● EXERCISE DESCRIPTION
Below, find the line containing "Dramă, Romantic, Dragoste"; from there to the final line, print every line exactly and skip the pictures.

● TASK DATA
++++++++++++++++++++
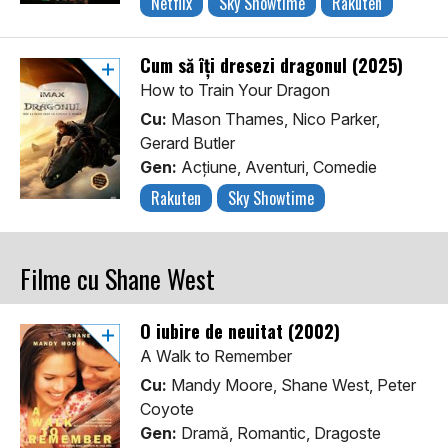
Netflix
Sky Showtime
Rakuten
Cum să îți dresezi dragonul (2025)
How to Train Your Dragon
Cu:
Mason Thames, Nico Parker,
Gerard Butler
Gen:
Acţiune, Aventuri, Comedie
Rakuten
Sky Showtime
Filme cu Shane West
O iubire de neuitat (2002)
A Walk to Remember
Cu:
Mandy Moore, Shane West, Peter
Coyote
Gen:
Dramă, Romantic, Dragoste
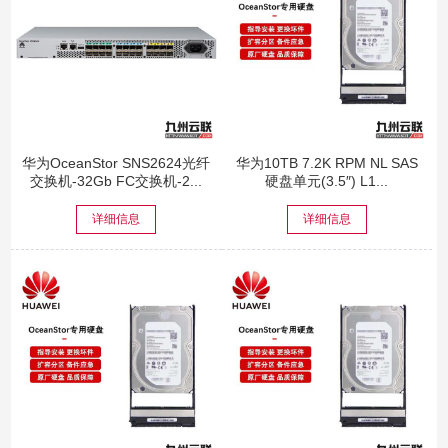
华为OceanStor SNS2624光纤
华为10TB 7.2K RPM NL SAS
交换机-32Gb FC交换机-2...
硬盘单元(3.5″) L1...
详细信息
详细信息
++++++++++++++++++++
● YOUR SOLUTION
Dramă, Romantic, Dragoste
华为OceanStor SNS2624光纤
华为10TB 7.2K RPM NL SAS
交换机-32Gb FC交换机-2...
硬盘单元(3.5″) L1...
详细信息
详细信息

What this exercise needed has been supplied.